◆ PROBLEM ◆
Quote verbatim the text lines of every row below, omitting the pictures.

*** GIVEN RECORDS

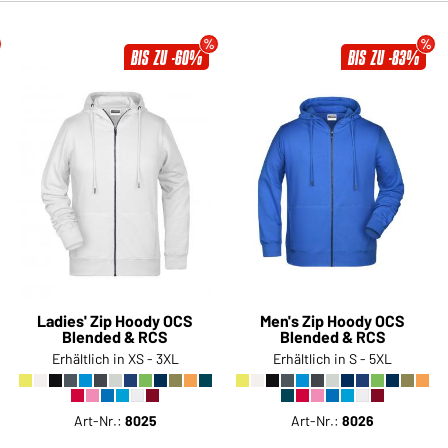
BIS ZU -60%
BIS ZU -83%
Ladies' Zip Hoody OCS
Men's Zip Hoody OCS
Blended & RCS
Blended & RCS
Erhältlich in XS - 3XL
Erhältlich in S - 5XL
Art-Nr.:
8025
Art-Nr.:
8026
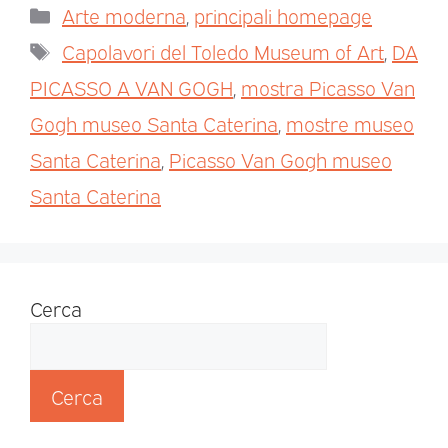
Arte moderna
,
principali homepage
Capolavori del Toledo Museum of Art
,
DA
PICASSO A VAN GOGH
,
mostra Picasso Van
Gogh museo Santa Caterina
,
mostre museo
Santa Caterina
,
Picasso Van Gogh museo
Santa Caterina
Cerca
Cerca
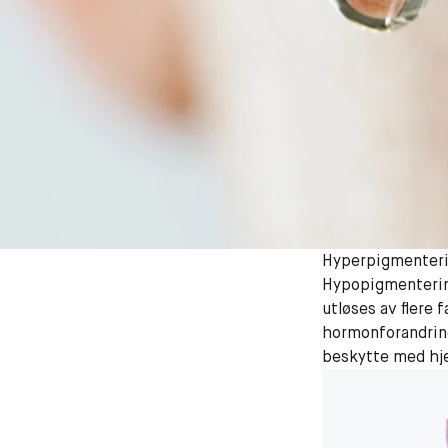
Hyperpigmenter
Hypopigmentering
utløses av flere 
hormonforandring
beskytte med hj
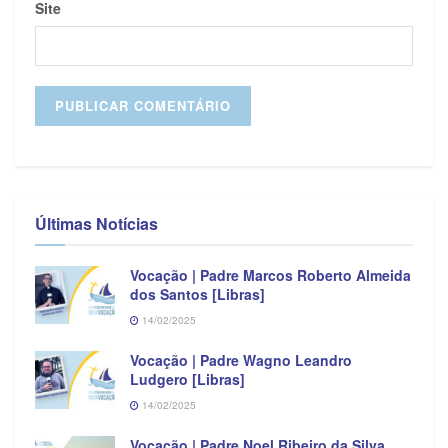
Site
Últimas Notícias
Vocação | Padre Marcos Roberto Almeida
dos Santos [Libras]
14/02/2025
Vocação | Padre Wagno Leandro
Ludgero [Libras]
14/02/2025
Vocação | Padre Noel Ribeiro da Silva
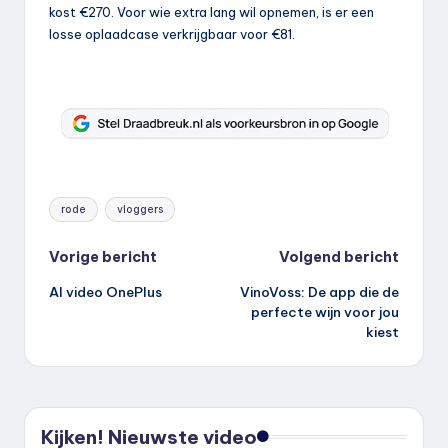
kost €270. Voor wie extra lang wil opnemen, is er een
losse oplaadcase verkrijgbaar voor €81.
Tags:
rode
vloggers
Bericht
Vorige bericht
Volgend bericht
AI video OnePlus
VinoVoss: De app die de
navigatie
perfecte wijn voor jou
kiest
Kijken! Nieuwste video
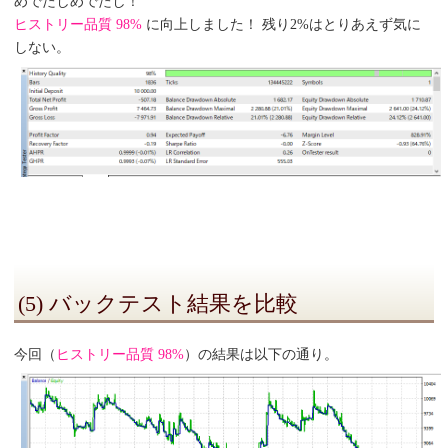
めでたしめでたし！
ヒストリー品質 98%
に向上しました！ 残り2%はとりあえず気に
しない。
(5) バックテスト結果を比較
今回（
ヒストリー品質 98%
）の結果は以下の通り。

******

◆ RESPONSE TO THIS TASK ◆
BIS ZU -60%
BIS ZU -83%
Ladies' Zip Hoody OCS
Men's Zip Hoody OCS
Blended & RCS
Blended & RCS
Erhältlich in XS - 3XL
Erhältlich in S - 5XL
Art-Nr.:
8025
Art-Nr.:
8026
Arte moderna
,
principali homepage
Capolavori del Toledo Museum of Art
,
DA
PICASSO A VAN GOGH
,
mostra Picasso Van
Gogh museo Santa Caterina
,
mostre museo
Santa Caterina
,
Picasso Van Gogh museo
Santa Caterina
Cerca
Cerca
Hyperpigmenter
Hypopigmentering
utløses av flere 
hormonforandring
beskytte med hj
Site
Últimas Notícias
Vocação | Padre Marcos Roberto Almeida
dos Santos [Libras]
14/02/2025
Vocação | Padre Wagno Leandro
Ludgero [Libras]
14/02/2025
Vocação | Padre Noel Ribeiro da Silva
kost €270. Voor wie extra lang wil opnemen, is er een
losse oplaadcase verkrijgbaar voor €81.
Tags:
rode
vloggers
Bericht
Vorige bericht
Volgend bericht
AI video OnePlus
VinoVoss: De app die de
navigatie
perfecte wijn voor jou
kiest
Kijken! Nieuwste video
めでたしめでたし！
ヒストリー品質 98%
に向上しました！ 残り2%はとりあえず気に
しない。
(5) バックテスト結果を比較
今回（
ヒストリー品質 98%
）の結果は以下の通り。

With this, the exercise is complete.